[Stored entries]
------------------------------------------------------------------------
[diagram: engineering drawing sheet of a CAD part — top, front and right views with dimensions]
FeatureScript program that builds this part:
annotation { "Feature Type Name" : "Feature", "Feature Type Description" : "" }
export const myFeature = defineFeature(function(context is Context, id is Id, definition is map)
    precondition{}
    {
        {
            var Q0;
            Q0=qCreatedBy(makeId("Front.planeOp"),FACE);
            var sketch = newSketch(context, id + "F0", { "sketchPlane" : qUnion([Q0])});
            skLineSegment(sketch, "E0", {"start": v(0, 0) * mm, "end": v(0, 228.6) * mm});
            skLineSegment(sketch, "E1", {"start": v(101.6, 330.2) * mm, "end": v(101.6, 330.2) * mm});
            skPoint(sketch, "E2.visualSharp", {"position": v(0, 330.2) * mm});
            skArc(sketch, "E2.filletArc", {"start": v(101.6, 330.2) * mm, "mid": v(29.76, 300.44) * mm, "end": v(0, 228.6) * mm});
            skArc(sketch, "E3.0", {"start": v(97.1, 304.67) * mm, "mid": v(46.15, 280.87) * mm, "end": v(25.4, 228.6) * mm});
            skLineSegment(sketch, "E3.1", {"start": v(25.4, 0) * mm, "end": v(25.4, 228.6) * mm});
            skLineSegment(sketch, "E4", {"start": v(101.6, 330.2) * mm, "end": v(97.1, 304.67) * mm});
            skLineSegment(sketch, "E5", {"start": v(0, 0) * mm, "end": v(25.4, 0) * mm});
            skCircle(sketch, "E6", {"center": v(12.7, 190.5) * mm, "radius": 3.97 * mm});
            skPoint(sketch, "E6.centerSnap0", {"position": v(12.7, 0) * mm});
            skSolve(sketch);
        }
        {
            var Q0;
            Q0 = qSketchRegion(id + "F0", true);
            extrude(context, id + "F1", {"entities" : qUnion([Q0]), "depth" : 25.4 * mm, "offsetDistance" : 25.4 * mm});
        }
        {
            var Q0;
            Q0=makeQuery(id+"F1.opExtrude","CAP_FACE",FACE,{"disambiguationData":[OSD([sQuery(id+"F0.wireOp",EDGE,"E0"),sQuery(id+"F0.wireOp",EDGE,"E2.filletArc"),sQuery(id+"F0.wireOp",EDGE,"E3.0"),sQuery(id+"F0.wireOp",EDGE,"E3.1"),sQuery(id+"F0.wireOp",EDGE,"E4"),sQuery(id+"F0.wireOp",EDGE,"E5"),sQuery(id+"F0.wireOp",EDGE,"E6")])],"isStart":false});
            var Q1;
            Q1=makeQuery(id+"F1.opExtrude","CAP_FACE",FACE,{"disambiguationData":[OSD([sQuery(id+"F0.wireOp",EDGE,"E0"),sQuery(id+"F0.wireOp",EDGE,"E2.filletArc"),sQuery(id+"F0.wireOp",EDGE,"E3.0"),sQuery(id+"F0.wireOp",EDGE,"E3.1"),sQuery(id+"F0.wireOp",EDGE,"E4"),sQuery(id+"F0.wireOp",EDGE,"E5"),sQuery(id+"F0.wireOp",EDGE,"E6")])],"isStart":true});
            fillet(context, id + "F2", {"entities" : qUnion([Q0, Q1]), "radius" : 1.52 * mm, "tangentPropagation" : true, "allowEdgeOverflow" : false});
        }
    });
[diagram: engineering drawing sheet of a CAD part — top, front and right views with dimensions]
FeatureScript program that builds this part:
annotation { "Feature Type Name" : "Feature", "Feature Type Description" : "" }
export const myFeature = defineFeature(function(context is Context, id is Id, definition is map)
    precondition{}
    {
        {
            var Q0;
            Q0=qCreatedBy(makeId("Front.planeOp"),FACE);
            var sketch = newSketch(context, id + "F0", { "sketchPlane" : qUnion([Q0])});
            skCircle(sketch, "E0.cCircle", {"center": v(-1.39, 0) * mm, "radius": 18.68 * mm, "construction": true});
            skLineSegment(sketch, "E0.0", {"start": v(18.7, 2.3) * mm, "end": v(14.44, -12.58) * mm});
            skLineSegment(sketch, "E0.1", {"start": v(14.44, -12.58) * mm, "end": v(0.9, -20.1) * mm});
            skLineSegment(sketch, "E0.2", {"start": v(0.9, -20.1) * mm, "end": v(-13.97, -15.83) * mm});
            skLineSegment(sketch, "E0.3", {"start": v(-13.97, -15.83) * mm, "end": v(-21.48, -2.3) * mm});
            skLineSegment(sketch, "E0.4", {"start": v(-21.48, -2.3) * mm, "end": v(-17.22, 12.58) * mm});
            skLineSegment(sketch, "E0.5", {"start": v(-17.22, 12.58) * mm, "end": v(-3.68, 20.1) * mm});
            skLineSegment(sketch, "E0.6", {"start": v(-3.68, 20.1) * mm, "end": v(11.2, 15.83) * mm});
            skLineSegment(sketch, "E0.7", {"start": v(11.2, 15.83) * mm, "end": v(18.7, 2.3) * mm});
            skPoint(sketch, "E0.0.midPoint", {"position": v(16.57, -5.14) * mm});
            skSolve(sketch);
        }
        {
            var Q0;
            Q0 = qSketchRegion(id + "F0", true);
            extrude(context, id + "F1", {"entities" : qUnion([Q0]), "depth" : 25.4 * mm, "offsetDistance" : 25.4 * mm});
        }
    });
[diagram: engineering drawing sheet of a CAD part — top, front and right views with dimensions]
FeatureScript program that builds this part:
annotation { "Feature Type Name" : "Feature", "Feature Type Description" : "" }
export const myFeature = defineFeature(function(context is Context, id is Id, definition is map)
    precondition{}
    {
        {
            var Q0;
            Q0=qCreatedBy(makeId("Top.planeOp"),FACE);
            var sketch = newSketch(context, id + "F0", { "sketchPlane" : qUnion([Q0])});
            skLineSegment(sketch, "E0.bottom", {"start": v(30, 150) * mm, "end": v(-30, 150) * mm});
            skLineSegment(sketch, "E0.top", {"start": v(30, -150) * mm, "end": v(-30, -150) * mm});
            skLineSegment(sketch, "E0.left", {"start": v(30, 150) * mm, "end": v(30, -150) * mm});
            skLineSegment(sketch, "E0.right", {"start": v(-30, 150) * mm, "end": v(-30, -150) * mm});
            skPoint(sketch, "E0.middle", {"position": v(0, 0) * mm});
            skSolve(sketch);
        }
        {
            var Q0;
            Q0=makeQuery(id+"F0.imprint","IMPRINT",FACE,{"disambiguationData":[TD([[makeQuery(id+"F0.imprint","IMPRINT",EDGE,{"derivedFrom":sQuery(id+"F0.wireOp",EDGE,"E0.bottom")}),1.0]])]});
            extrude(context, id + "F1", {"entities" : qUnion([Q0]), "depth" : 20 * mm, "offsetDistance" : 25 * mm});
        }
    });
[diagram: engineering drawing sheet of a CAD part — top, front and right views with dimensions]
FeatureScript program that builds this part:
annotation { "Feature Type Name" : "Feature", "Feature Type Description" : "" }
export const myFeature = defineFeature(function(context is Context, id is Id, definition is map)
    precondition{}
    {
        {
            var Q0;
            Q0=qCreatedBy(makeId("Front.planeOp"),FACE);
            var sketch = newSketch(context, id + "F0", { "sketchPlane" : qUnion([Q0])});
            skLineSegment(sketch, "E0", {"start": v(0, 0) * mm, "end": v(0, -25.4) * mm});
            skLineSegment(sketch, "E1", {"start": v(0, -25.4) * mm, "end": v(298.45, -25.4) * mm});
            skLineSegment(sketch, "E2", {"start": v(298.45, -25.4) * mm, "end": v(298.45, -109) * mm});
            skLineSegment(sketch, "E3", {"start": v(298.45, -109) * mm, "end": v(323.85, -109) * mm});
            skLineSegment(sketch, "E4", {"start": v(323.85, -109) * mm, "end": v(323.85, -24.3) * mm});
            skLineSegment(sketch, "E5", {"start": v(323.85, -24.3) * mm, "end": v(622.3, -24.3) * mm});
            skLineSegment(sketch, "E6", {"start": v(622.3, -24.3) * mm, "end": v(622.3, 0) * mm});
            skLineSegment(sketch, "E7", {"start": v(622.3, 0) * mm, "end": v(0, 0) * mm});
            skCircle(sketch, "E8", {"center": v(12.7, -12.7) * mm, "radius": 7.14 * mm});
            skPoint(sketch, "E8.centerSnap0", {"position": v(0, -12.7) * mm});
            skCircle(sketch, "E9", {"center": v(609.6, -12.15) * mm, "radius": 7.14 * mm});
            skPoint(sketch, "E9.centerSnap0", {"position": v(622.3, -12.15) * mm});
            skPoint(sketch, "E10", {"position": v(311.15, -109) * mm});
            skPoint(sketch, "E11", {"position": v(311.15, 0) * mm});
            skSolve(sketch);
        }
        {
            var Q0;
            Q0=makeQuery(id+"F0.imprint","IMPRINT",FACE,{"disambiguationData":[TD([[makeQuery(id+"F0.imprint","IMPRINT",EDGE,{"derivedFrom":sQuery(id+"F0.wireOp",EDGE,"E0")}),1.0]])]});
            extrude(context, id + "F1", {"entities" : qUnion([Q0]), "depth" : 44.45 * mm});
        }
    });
------------------------------------------------------------------------
Task statement: Reproduce the lines from the beginning of the rows through the line containing "v(46.15, 280.87) *", with both of those lines included.

Right answer:
[diagram: engineering drawing sheet of a CAD part — top, front and right views with dimensions]
FeatureScript program that builds this part:
annotation { "Feature Type Name" : "Feature", "Feature Type Description" : "" }
export const myFeature = defineFeature(function(context is Context, id is Id, definition is map)
    precondition{}
    {
        {
            var Q0;
            Q0=qCreatedBy(makeId("Front.planeOp"),FACE);
            var sketch = newSketch(context, id + "F0", { "sketchPlane" : qUnion([Q0])});
            skLineSegment(sketch, "E0", {"start": v(0, 0) * mm, "end": v(0, 228.6) * mm});
            skLineSegment(sketch, "E1", {"start": v(101.6, 330.2) * mm, "end": v(101.6, 330.2) * mm});
            skPoint(sketch, "E2.visualSharp", {"position": v(0, 330.2) * mm});
            skArc(sketch, "E2.filletArc", {"start": v(101.6, 330.2) * mm, "mid": v(29.76, 300.44) * mm, "end": v(0, 228.6) * mm});
            skArc(sketch, "E3.0", {"start": v(97.1, 304.67) * mm, "mid": v(46.15, 280.87) * mm, "end": v(25.4, 228.6) * mm});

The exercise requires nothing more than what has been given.